# Question about H1B visa application



## arielle (Feb 22, 2011)

The company that I currently work for (I'm still on a student visa) wants to sponsor me for an H1B visa. The Labor Condition Application already is approved. Will the company have to hire a lawyer to do this or is it possible without? Also, I don't find the official instructions for form I-129 very useful. Are there more detailed instructions somewhere online that explain the lines in detail?


----------



## twostep (Apr 3, 2008)

uscis.gov is the official source and goes into every detail. A company is not required to use an attorney but I have never come across one not using legal assistance for H1B.


----------



## arielle (Feb 22, 2011)

Thanks for your quick reply. Yes, that's what I thought that many companies prefer to use a lawyer. The company that I work for is small. While they are paying me prevailing wages, they want to save costs for a lawyer and do the application themselves. The official instructions on the uscis website are not very detailed and basically force people to hire a lawyer.


----------



## twostep (Apr 3, 2008)

arielle said:


> Thanks for your quick reply. Yes, that's what I thought that many companies prefer to use a lawyer. The company that I work for is small. While they are paying me prevailing wages, they want to save costs for a lawyer and do the application themselves. The official instructions on the uscis website are not very detailed and basically force people to hire a lawyer.

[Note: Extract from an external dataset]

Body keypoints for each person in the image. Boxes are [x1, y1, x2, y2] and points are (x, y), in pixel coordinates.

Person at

I assume you are on OTP. ??? 

Personally I see nothing difficult on convaluted with the official forms and instructions. A company wanting to save on a couple of hours of attorney fees (which are tax deductible) might be a concern. 

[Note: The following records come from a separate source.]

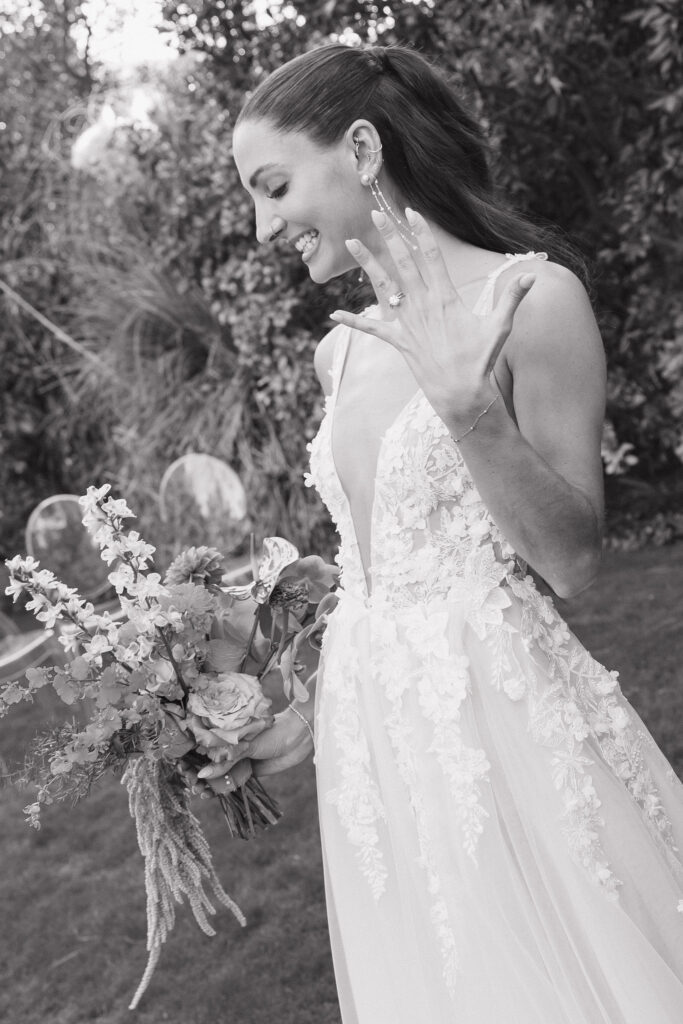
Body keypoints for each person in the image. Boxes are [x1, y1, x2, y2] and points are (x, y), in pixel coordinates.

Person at [227, 43, 683, 1023]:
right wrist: (267, 709)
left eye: (271, 187)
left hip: (503, 727)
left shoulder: (530, 301)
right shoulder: (337, 350)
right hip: (376, 746)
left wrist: (469, 413)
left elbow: (570, 562)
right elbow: (376, 572)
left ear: (358, 148)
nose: (262, 226)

Please feel free to ask specific questions. Everyone here will answer to the best of his/her capability.


----------



## arielle (Feb 22, 2011)

Yes, I'm currently doing OPT. I have been working for this company for my entire OPT period, more than 2 years (I'm doing OPT extension). Yes, the company is cheap, I know. But there's nothing I can do about it. 

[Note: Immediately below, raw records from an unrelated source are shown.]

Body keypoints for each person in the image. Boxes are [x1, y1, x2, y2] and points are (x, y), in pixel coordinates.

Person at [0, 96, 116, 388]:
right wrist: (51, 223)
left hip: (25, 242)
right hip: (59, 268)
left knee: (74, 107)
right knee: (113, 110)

I had a few specific questions about form I-129.

1) On page 1, it says "Individual Tax Number" and "Social Security Number." I assume this has to be left blank, since it's a company that's sponsoring me and not an individual? 
2) What is the start date? Is it October 1? My OPT will expire in the middle of July, but I think there is a cap gap, so I could legally work until the H1B starts. Is it ok if the company chooses October 1 as start date?
3) The form asks for an Alien number. Is that the number that's listed on my EAD card (OPT work authorization card)?

Thanks to all who can give me some clues!


----------



## twostep (Apr 3, 2008)

arielle said:


> Yes, I'm currently doing OPT. I have been working for this company for my entire OPT period, more than 2 years (I'm doing OPT extension). Yes, the company is cheap, I know. But there's nothing I can do about it.
> 
> I had a few specific questions about form I-129.
> 
> ...


I do not have time to go through all of your questions right now.
1) Questions taken out of context are impossible to answer. I assume you are talking about Form I129 Part I Petitioner Information. Depending on the legal status of your sponsoring employer j/k/i may be applicable. Which one?


----------



## arielle (Feb 22, 2011)

Yes, I was talking about Part 1 (Petitioner Information) on form I-129. The employer has a Federal Employer Identification Number (item j). I just wasn't sure what is meant by Individual Tax Number and Social Security Number.


----------



## Bevdeforges (Nov 16, 2007)

arielle said:


> Yes, I was talking about Part 1 (Petitioner Information) on form I-129. The employer has a Federal Employer Identification Number (item j). I just wasn't sure what is meant by Individual Tax Number and Social Security Number.


If it's in the section on individual identification, then you will eventually need to have a social security number (which registers you for tax purposes). If you are already working for this company, you should already have one if you're being paid for your work.

The Tax ID number is a number assigned to non-resident aliens who need to be identified for tax purposes.
Cheers,
Bev


----------



## arielle (Feb 22, 2011)

Yes, I know what a social security number is and I have one. But my question was unrelated to this. I was referring to a specific form (I-129) where it asks about information about the petitioner (which is the company that I work for). Anyway, thanks for your reply.


----------